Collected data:
◇ ◇ ◇ ◇
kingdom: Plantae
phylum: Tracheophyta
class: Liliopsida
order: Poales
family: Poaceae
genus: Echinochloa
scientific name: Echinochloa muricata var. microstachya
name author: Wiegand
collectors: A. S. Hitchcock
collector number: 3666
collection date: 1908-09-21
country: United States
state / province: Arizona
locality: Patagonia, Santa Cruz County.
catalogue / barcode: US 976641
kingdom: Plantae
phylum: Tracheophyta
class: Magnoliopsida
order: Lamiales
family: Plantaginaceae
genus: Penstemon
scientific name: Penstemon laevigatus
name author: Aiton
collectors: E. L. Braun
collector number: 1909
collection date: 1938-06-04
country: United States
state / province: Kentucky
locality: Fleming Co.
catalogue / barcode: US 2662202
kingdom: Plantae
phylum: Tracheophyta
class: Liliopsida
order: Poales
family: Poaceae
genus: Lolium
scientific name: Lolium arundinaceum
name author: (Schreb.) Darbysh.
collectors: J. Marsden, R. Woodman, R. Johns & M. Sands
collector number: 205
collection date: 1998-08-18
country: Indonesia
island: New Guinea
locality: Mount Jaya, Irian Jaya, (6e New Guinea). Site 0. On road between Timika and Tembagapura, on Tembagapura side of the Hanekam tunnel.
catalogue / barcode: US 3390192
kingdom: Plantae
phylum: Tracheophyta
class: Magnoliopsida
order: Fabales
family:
◇ ◇ ◇ ◇
**Direction:**
Rewrite all of the records above, putting "date collected" wherever "collection date" appears and leaving everything else unchanged.

**Result of this task:**
kingdom: Plantae
phylum: Tracheophyta
class: Liliopsida
order: Poales
family: Poaceae
genus: Echinochloa
scientific name: Echinochloa muricata var. microstachya
name author: Wiegand
collectors: A. S. Hitchcock
collector number: 3666
date collected: 1908-09-21
country: United States
state / province: Arizona
locality: Patagonia, Santa Cruz County.
catalogue / barcode: US 976641
kingdom: Plantae
phylum: Tracheophyta
class: Magnoliopsida
order: Lamiales
family: Plantaginaceae
genus: Penstemon
scientific name: Penstemon laevigatus
name author: Aiton
collectors: E. L. Braun
collector number: 1909
date collected: 1938-06-04
country: United States
state / province: Kentucky
locality: Fleming Co.
catalogue / barcode: US 2662202
kingdom: Plantae
phylum: Tracheophyta
class: Liliopsida
order: Poales
family: Poaceae
genus: Lolium
scientific name: Lolium arundinaceum
name author: (Schreb.) Darbysh.
collectors: J. Marsden, R. Woodman, R. Johns & M. Sands
collector number: 205
date collected: 1998-08-18
country: Indonesia
island: New Guinea
locality: Mount Jaya, Irian Jaya, (6e New Guinea). Site 0. On road between Timika and Tembagapura, on Tembagapura side of the Hanekam tunnel.
catalogue / barcode: US 3390192
kingdom: Plantae
phylum: Tracheophyta
class: Magnoliopsida
order: Fabales
family:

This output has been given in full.